Stroke treatment performed by interventional radiologists in collaboration with diagnostic neuroradiologists and stroke neurologists is safe and efficacious


A study, published in CardioVascular and Interventional Radiology, has investigated the possibility of collaboration between vascular interventional radiologists, diagnostic neuroradiologists and stroke neurologists for neurointerventional treatment of acute stroke as a strategy for centres lacking of specialised interventional neuroradiologists. 

The study, led by Lars Fjetland, Department of Radiology, Stavanger University Hospital, Stavanger, Norway, and others aimed to “evaluate the safety and efficacy of neurointerventional procedures in acute stroke patients performed by vascular interventional radiologists in cooperation with diagnostic neuroradiologists and stroke neurologists and compare the results with those of previous reports from centres with specialised interventional neuroradiologists.”

The current literature on acute ischaemic stroke treatment with neurointerventional procedures such as intravenous thrombolysis with recombinant tissue-plasminogen activator (rt-PA), intra-arterial thrombolysis or mechanical thrombectomy, according to Fjetland et al, “comes mostly from high volume stroke centres, and the treatment is performed by interventional neuroradiologists.” However, the authors wrote, quoting Hirsh JA et al (J Neurointerv Sur; 1:27-31) “The availability of these centres and specialists is limited and not sufficient to give the population an equal offer of invasive stroke treatment.”    

This study shows the experience of a university medical centre serving a population of approximately 330,000 inhabitants where invasive reperfusion is performed by vascular interventional radiologists in collaboration with diagnostic neuroradiologists and stroke neurologists, the authors wrote.

Thirty nine patients with acute ischaemic stroke who were not eligible for first-line intravenous thrombolysis were included in the study, from May 2009 to October 2011. The patients were treated with intra-arterial thrombolysis (Penumbra system) or mechanical thrombectomy (Solitaire FR thrombectomy system, eV3/Covidien). All patients underwent cerebral computed tomography (CT) and: “The decision about endovascular treatment was made by a team consisting of the treating stroke neurologist, a vascular interventional radiologist, and a diagnostic neuroradiologist,” the authors wrote. Five experienced vascular interventional radiologists performed the endovascular treatments.

According to the results, 14 patients (35.9%) had a good clinical outcome (mRS score ≤2) at 90 days post-procedure of which 10 patients were treated with the Penumbra system, one with the Solitaire FR, two with intra-arterial thrombolysis and one with guidewire/catheter manipulation. Eight patients (32%) with middle cerebral artery occlusion, three with basilar occlusion (50%) and three with (50%) with tandem lesions had good clinical outcome with an overall pre-procedure rate of 5.1%.
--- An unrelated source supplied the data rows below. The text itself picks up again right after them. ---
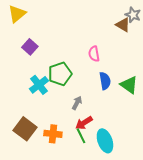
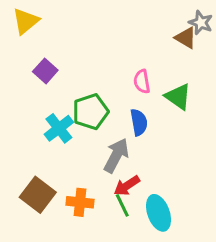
blue semicircle: (105, 81) -> (139, 122), moved
green triangle: (129, 85) -> (178, 97), moved
gray arrow: (77, 103) -> (116, 155), size x1.6

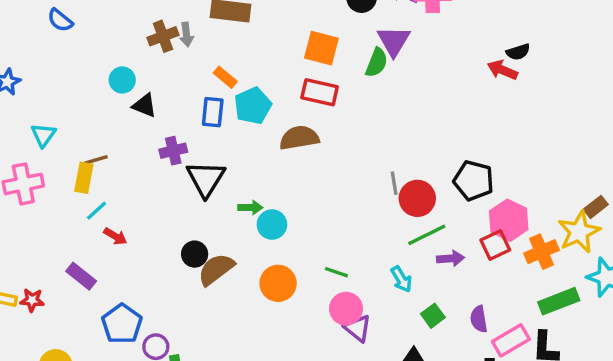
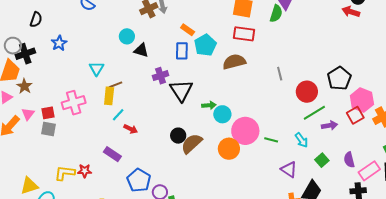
cyan triangle: (43, 135) -> (97, 69), moved
black pentagon: (474, 181) -> (339, 78), turned 30
gray line: (394, 183) -> (280, 74), moved
green line: (336, 272) -> (271, 140), moved
pink circle: (346, 309) -> (245, 131), moved, size x1.4
purple triangle: (358, 328) -> (289, 169), moved

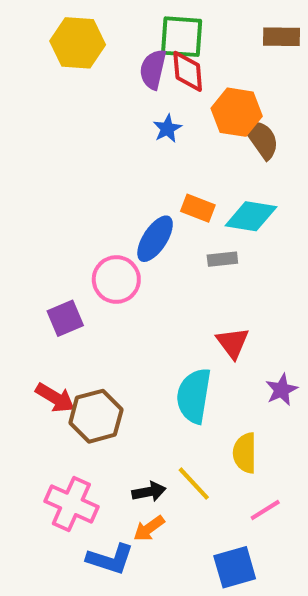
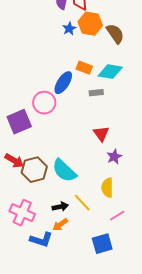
orange hexagon: (237, 112) -> (90, 24), moved
purple square: (65, 318) -> (19, 122), size x1.4
purple star: (282, 390) -> (114, 157), moved
cyan semicircle: (194, 396) -> (64, 171), moved, turned -56

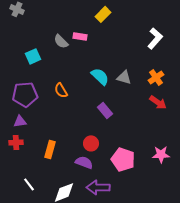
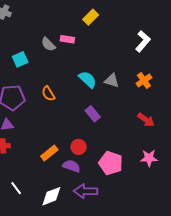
red arrow: (158, 102) -> (146, 120), moved
orange rectangle: (50, 149) -> (49, 153), moved, turned 36

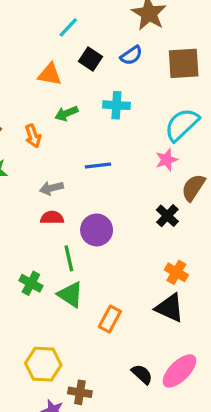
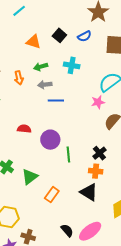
cyan line: (68, 27) -> (19, 11), moved
gray arrow: (51, 188) -> (45, 85), moved
black cross: (167, 216) -> (99, 153), moved
green line: (69, 258) -> (68, 154), moved
orange cross: (176, 272) -> (96, 171), turned -32
green triangle: (70, 295) -> (30, 177), turned 42

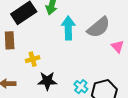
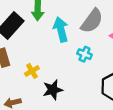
cyan cross: (81, 87) -> (85, 54), moved

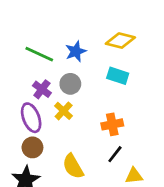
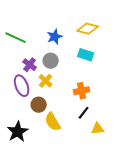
green line: (39, 54) -> (16, 38), moved
brown circle: (32, 147) -> (39, 105), moved

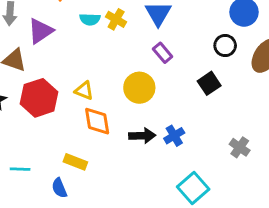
The results also showed that nine patients (22.5%) died during the first 90 days after treatment, six of them were >80 years old, and two died from cerebrovascular causes. 
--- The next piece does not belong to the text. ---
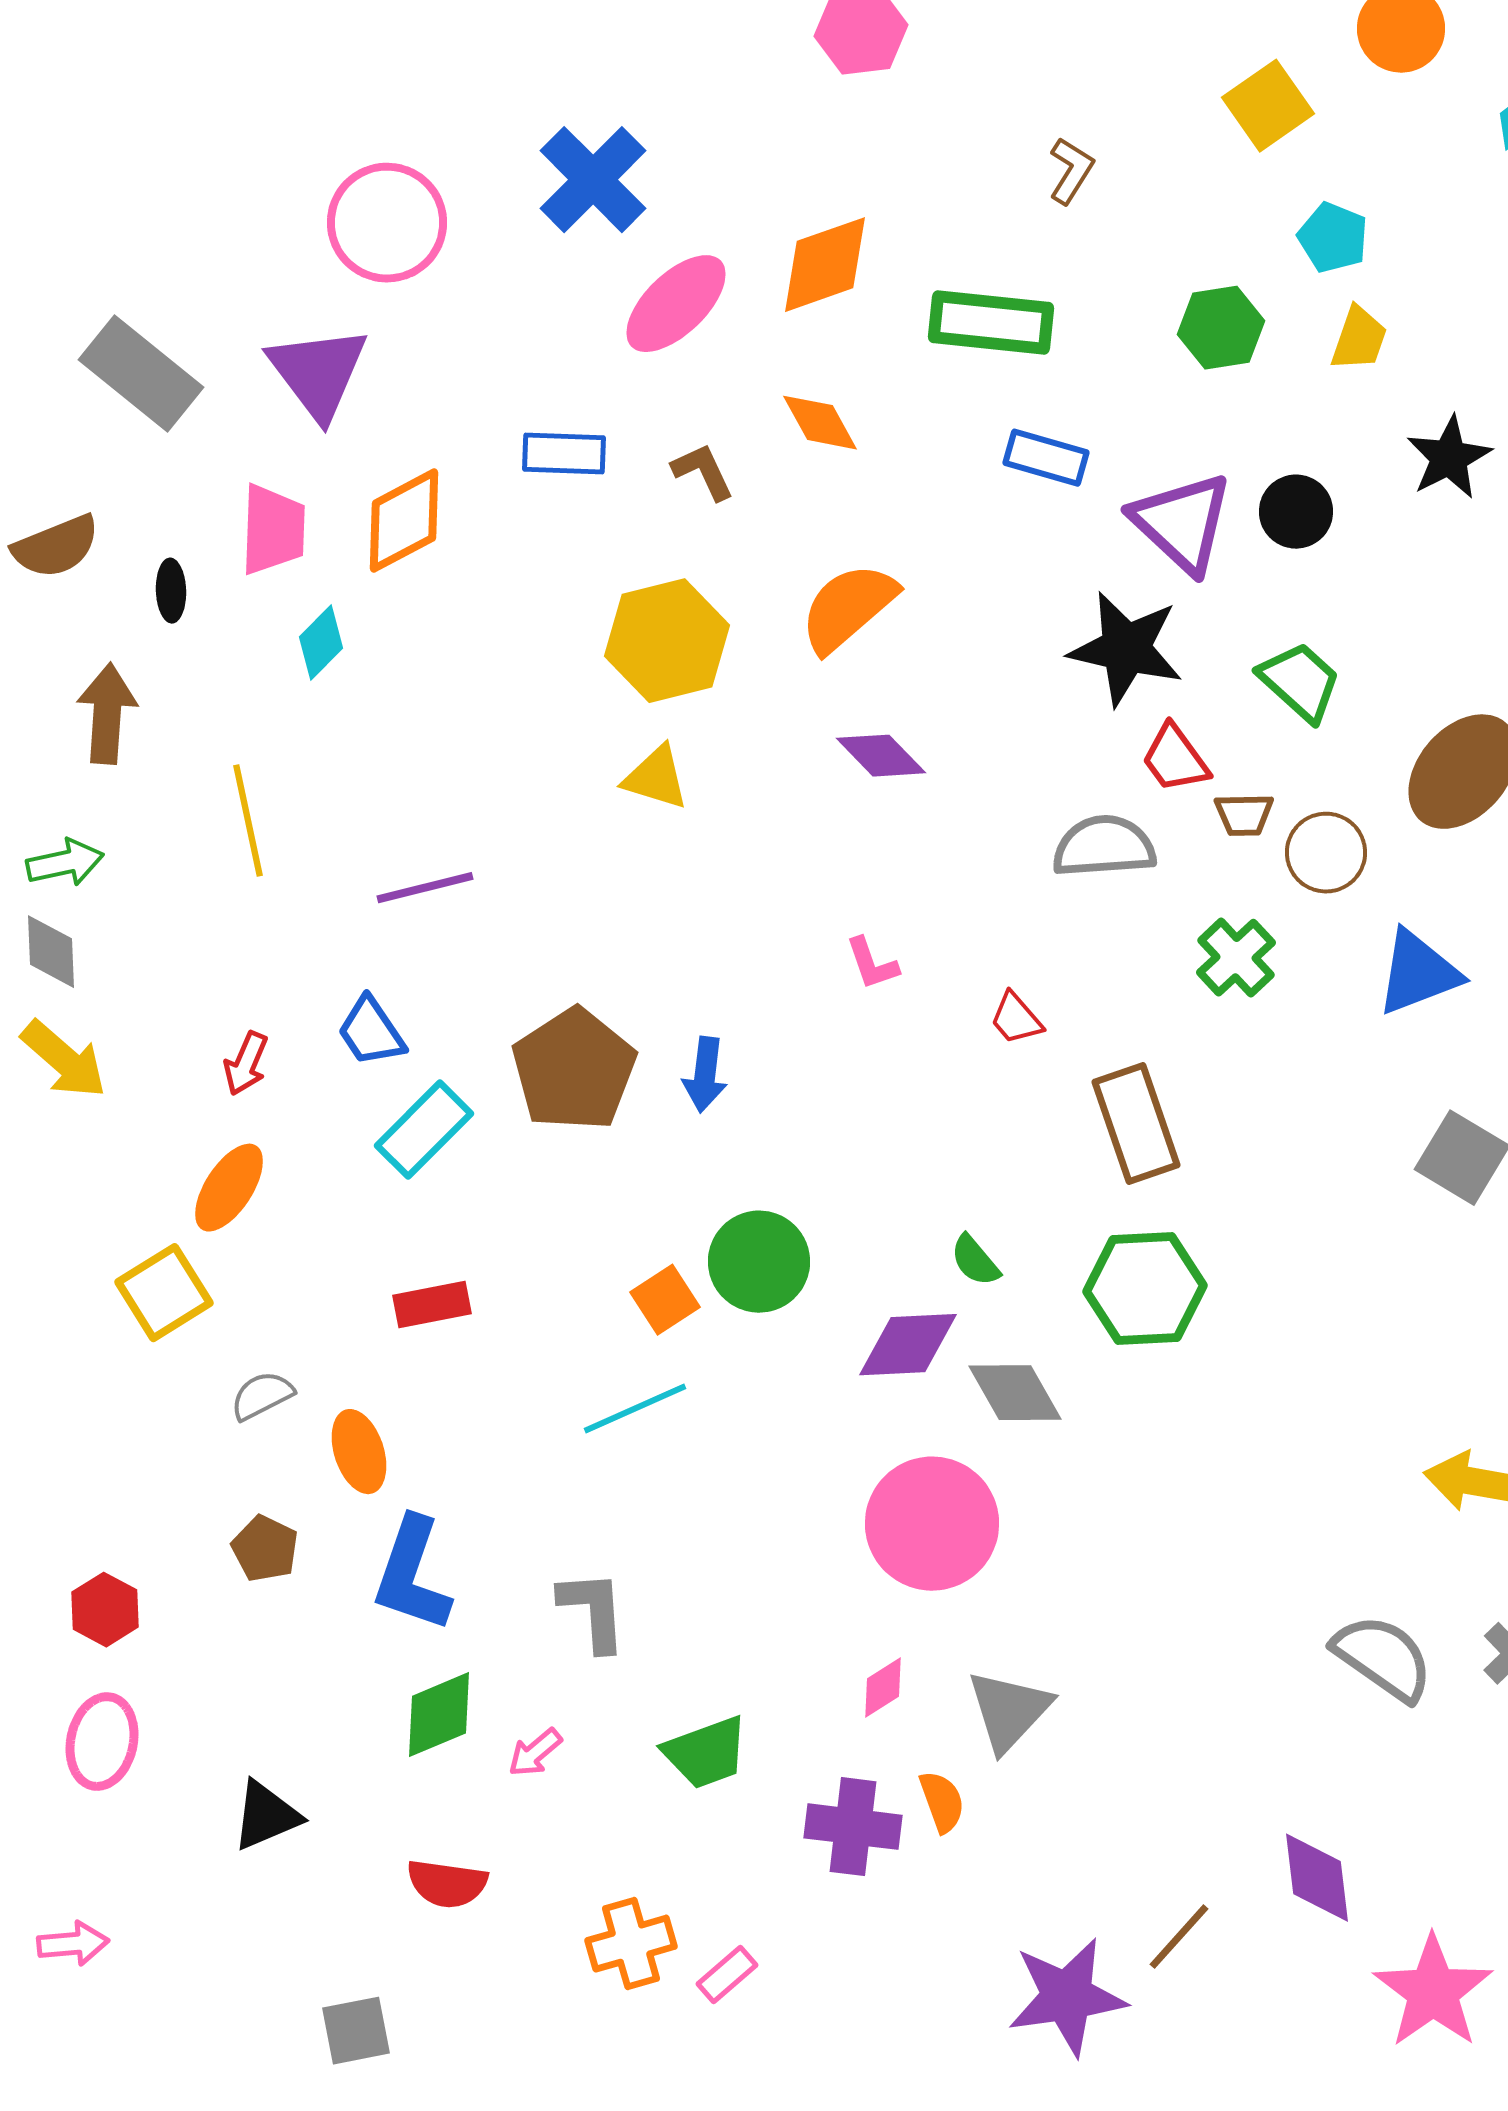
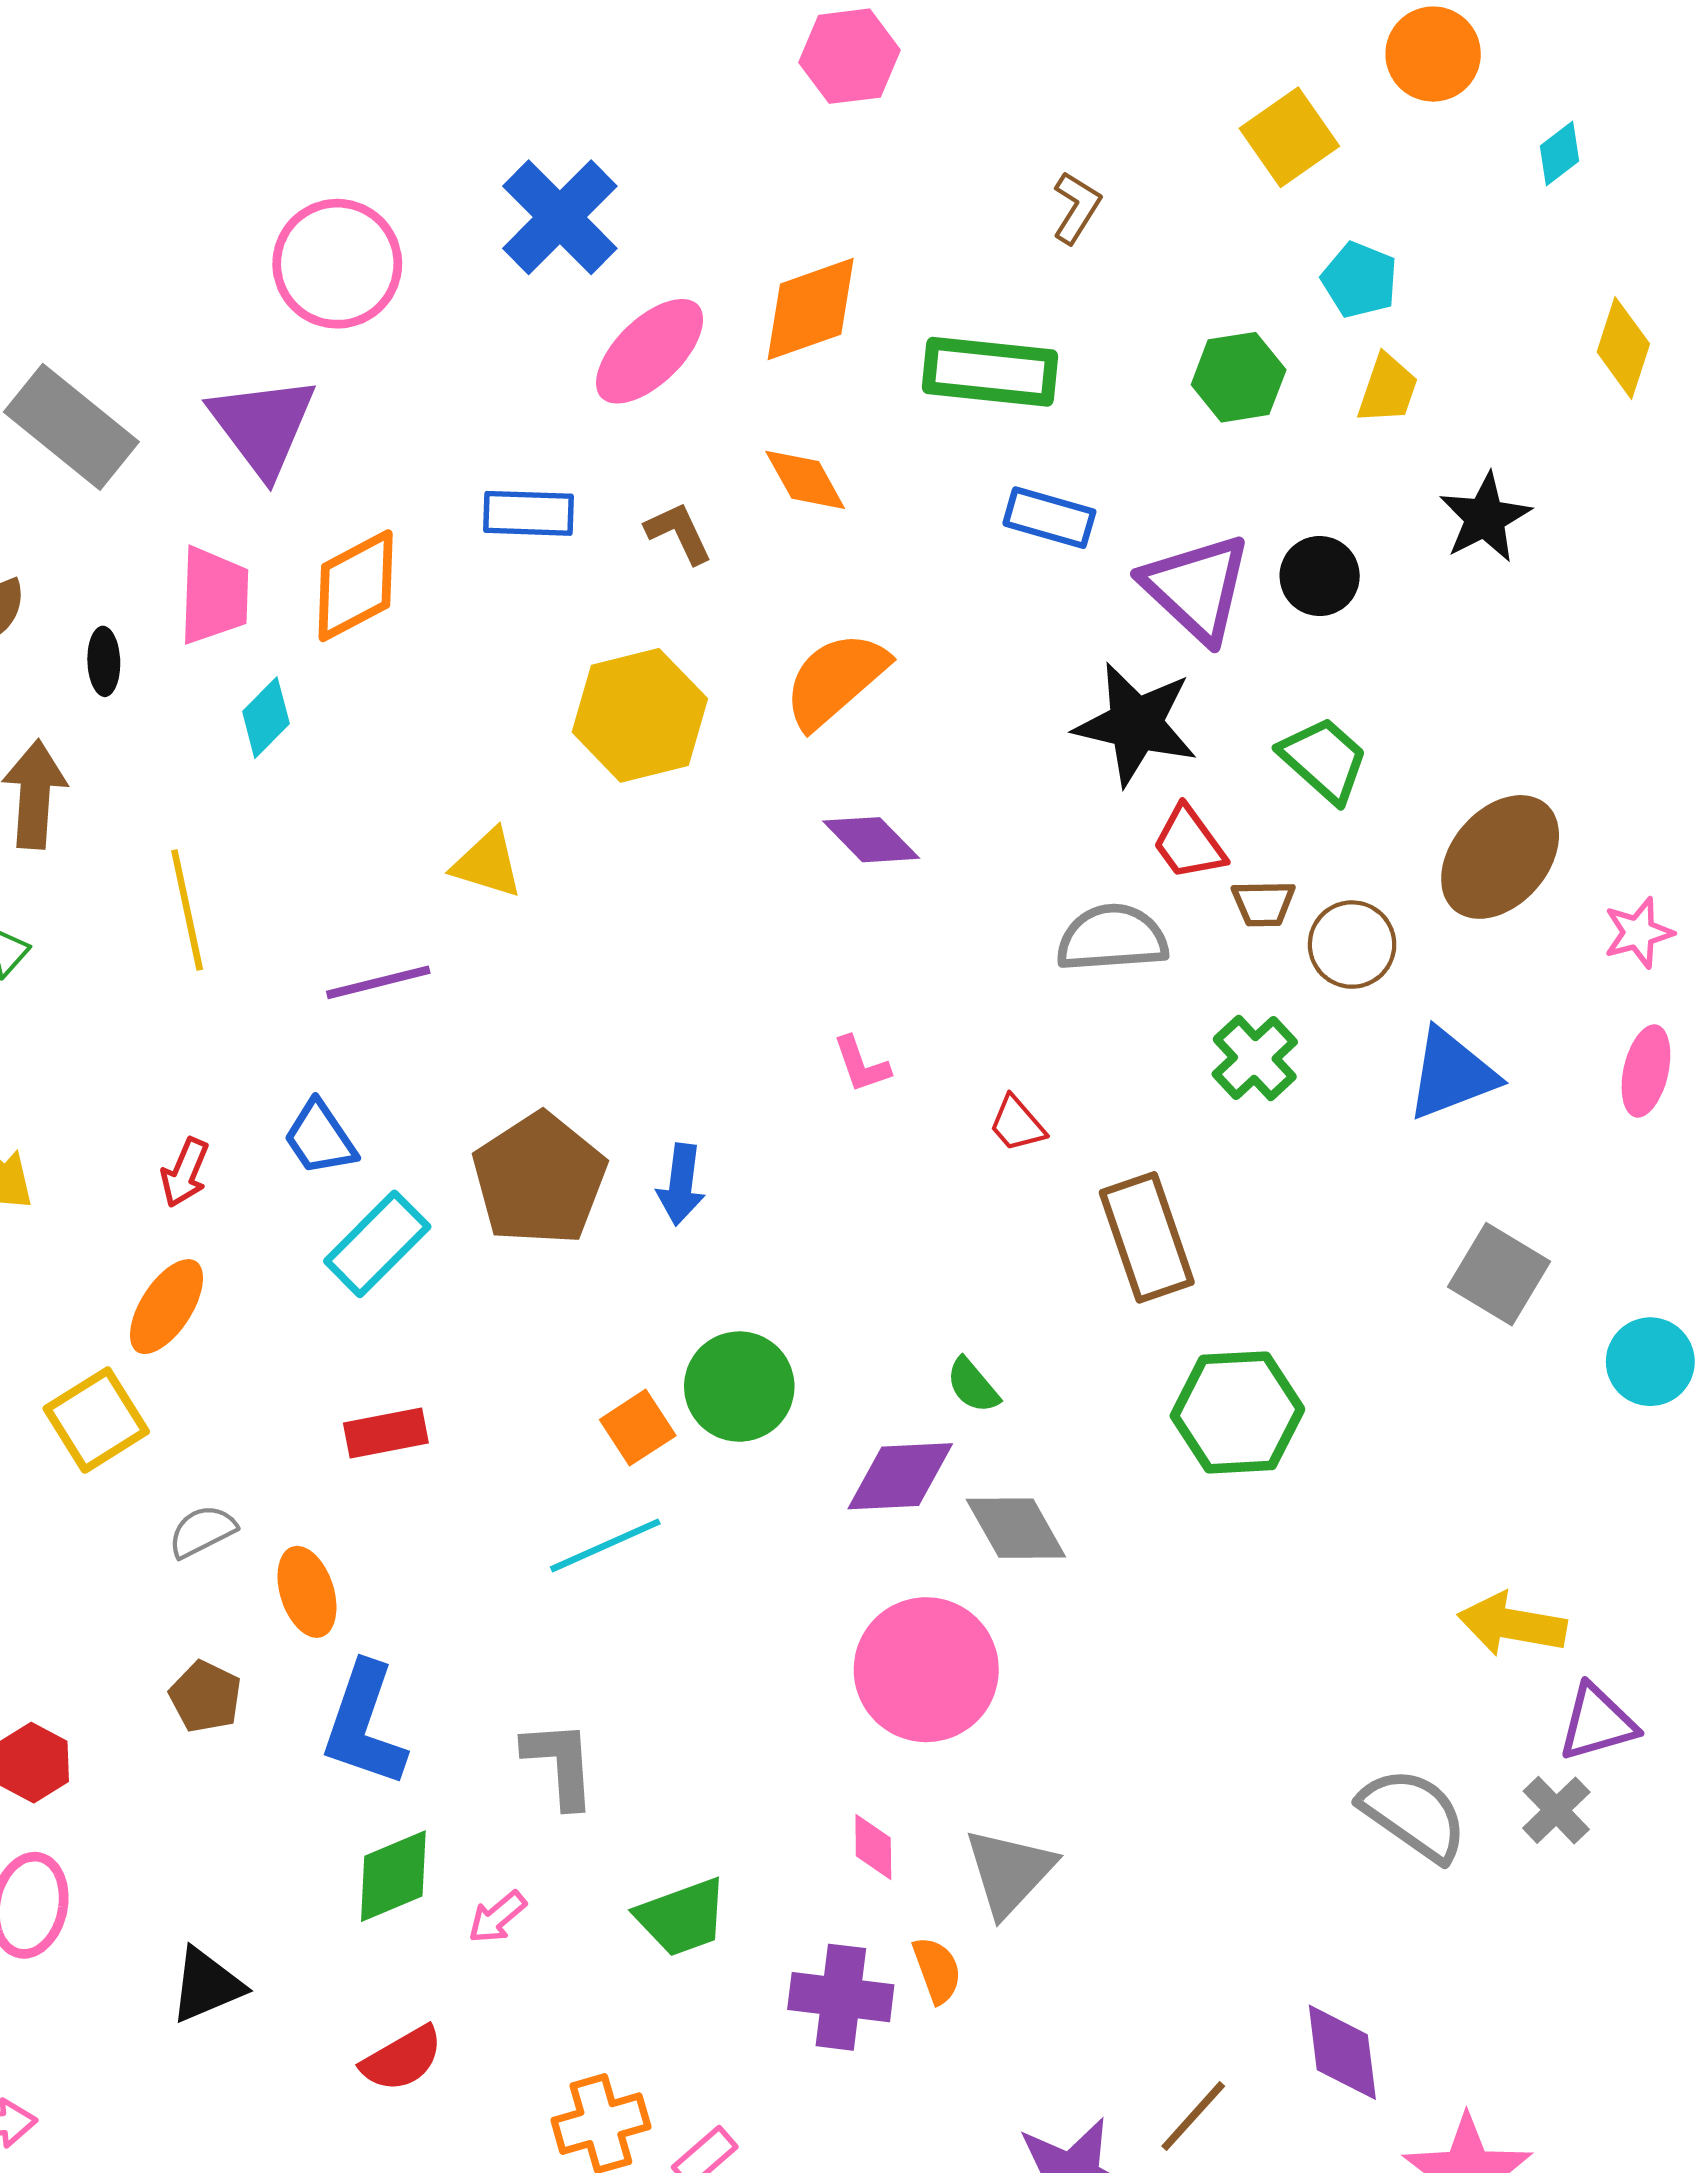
yellow triangle: (656, 778) -> (487, 863), moved
green hexagon: (1145, 1289) -> (1237, 1412), moved
pink diamond: (883, 1688) -> (873, 1847), turned -58
red semicircle: (447, 1884) -> (402, 2059), turned -38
“In this study, we found that endovascular stroke treatment performed by interventional radiologists, working in close cooperation with diagnostic neuroradiologists and neurologists, appears to be a safe and feasible method of treating this devastating disorder,” said Fjetland et al.

The authors commented: “The presented approach of close cooperation among different specialties may yield a model by which to establish endovascular treatment possibilities in hospitals without interventional neuroradiologists.”